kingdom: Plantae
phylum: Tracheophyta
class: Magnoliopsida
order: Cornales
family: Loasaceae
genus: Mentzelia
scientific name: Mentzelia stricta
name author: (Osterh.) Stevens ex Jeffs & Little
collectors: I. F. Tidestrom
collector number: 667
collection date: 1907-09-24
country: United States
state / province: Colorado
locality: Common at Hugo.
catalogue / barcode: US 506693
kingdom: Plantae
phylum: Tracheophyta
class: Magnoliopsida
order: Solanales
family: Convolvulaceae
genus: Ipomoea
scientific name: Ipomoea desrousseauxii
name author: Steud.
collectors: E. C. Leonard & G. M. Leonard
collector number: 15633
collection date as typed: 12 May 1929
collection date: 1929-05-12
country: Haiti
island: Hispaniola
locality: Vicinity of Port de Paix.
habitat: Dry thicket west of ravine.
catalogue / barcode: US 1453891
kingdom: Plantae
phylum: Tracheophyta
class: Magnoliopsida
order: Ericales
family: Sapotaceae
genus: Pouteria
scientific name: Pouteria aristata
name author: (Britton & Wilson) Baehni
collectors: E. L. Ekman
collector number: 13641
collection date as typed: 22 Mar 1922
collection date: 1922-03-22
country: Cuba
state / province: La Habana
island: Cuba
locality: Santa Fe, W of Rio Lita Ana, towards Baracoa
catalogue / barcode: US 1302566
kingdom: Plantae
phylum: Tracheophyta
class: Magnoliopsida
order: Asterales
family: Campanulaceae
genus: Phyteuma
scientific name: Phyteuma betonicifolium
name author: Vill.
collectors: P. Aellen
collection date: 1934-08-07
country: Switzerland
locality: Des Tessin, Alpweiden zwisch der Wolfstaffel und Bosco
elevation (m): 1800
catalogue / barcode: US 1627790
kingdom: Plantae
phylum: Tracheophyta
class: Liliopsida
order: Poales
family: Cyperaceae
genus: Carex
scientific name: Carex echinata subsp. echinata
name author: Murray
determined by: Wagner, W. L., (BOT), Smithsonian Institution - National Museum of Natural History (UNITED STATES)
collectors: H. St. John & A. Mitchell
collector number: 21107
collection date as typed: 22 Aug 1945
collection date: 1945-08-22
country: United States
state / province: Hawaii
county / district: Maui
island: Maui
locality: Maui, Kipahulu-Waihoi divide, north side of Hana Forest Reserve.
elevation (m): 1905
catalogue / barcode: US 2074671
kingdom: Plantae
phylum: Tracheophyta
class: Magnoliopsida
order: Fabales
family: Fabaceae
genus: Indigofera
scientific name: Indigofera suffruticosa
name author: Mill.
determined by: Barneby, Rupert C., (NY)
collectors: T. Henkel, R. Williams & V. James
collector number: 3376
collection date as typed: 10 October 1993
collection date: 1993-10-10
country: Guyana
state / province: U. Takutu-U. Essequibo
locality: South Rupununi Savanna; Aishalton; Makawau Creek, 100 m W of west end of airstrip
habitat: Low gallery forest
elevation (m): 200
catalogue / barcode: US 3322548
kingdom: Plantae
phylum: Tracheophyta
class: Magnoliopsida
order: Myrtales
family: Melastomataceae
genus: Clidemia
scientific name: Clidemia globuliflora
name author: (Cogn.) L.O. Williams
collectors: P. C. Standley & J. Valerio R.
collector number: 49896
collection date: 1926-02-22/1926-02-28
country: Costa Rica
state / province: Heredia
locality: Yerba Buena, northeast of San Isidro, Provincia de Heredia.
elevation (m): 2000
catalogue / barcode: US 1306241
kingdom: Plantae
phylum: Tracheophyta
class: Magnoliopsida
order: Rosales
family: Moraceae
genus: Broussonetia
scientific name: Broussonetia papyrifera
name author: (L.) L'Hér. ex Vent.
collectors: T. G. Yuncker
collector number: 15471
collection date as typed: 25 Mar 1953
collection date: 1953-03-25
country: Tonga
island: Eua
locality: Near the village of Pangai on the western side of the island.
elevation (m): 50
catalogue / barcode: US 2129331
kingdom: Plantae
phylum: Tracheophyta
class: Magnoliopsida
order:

= = = = =

Problem statement: Reproduce all of the items above, substituting "site" for every occurrence of "locality" and leaving everything else unchanged.

The answer:
kingdom: Plantae
phylum: Tracheophyta
class: Magnoliopsida
order: Cornales
family: Loasaceae
genus: Mentzelia
scientific name: Mentzelia stricta
name author: (Osterh.) Stevens ex Jeffs & Little
collectors: I. F. Tidestrom
collector number: 667
collection date: 1907-09-24
country: United States
state / province: Colorado
site: Common at Hugo.
catalogue / barcode: US 506693
kingdom: Plantae
phylum: Tracheophyta
class: Magnoliopsida
order: Solanales
family: Convolvulaceae
genus: Ipomoea
scientific name: Ipomoea desrousseauxii
name author: Steud.
collectors: E. C. Leonard & G. M. Leonard
collector number: 15633
collection date as typed: 12 May 1929
collection date: 1929-05-12
country: Haiti
island: Hispaniola
site: Vicinity of Port de Paix.
habitat: Dry thicket west of ravine.
catalogue / barcode: US 1453891
kingdom: Plantae
phylum: Tracheophyta
class: Magnoliopsida
order: Ericales
family: Sapotaceae
genus: Pouteria
scientific name: Pouteria aristata
name author: (Britton & Wilson) Baehni
collectors: E. L. Ekman
collector number: 13641
collection date as typed: 22 Mar 1922
collection date: 1922-03-22
country: Cuba
state / province: La Habana
island: Cuba
site: Santa Fe, W of Rio Lita Ana, towards Baracoa
catalogue / barcode: US 1302566
kingdom: Plantae
phylum: Tracheophyta
class: Magnoliopsida
order: Asterales
family: Campanulaceae
genus: Phyteuma
scientific name: Phyteuma betonicifolium
name author: Vill.
collectors: P. Aellen
collection date: 1934-08-07
country: Switzerland
site: Des Tessin, Alpweiden zwisch der Wolfstaffel und Bosco
elevation (m): 1800
catalogue / barcode: US 1627790
kingdom: Plantae
phylum: Tracheophyta
class: Liliopsida
order: Poales
family: Cyperaceae
genus: Carex
scientific name: Carex echinata subsp. echinata
name author: Murray
determined by: Wagner, W. L., (BOT), Smithsonian Institution - National Museum of Natural History (UNITED STATES)
collectors: H. St. John & A. Mitchell
collector number: 21107
collection date as typed: 22 Aug 1945
collection date: 1945-08-22
country: United States
state / province: Hawaii
county / district: Maui
island: Maui
site: Maui, Kipahulu-Waihoi divide, north side of Hana Forest Reserve.
elevation (m): 1905
catalogue / barcode: US 2074671
kingdom: Plantae
phylum: Tracheophyta
class: Magnoliopsida
order: Fabales
family: Fabaceae
genus: Indigofera
scientific name: Indigofera suffruticosa
name author: Mill.
determined by: Barneby, Rupert C., (NY)
collectors: T. Henkel, R. Williams & V. James
collector number: 3376
collection date as typed: 10 October 1993
collection date: 1993-10-10
country: Guyana
state / province: U. Takutu-U. Essequibo
site: South Rupununi Savanna; Aishalton; Makawau Creek, 100 m W of west end of airstrip
habitat: Low gallery forest
elevation (m): 200
catalogue / barcode: US 3322548
kingdom: Plantae
phylum: Tracheophyta
class: Magnoliopsida
order: Myrtales
family: Melastomataceae
genus: Clidemia
scientific name: Clidemia globuliflora
name author: (Cogn.) L.O. Williams
collectors: P. C. Standley & J. Valerio R.
collector number: 49896
collection date: 1926-02-22/1926-02-28
country: Costa Rica
state / province: Heredia
site: Yerba Buena, northeast of San Isidro, Provincia de Heredia.
elevation (m): 2000
catalogue / barcode: US 1306241
kingdom: Plantae
phylum: Tracheophyta
class: Magnoliopsida
order: Rosales
family: Moraceae
genus: Broussonetia
scientific name: Broussonetia papyrifera
name author: (L.) L'Hér. ex Vent.
collectors: T. G. Yuncker
collector number: 15471
collection date as typed: 25 Mar 1953
collection date: 1953-03-25
country: Tonga
island: Eua
site: Near the village of Pangai on the western side of the island.
elevation (m): 50
catalogue / barcode: US 2129331
kingdom: Plantae
phylum: Tracheophyta
class: Magnoliopsida
order:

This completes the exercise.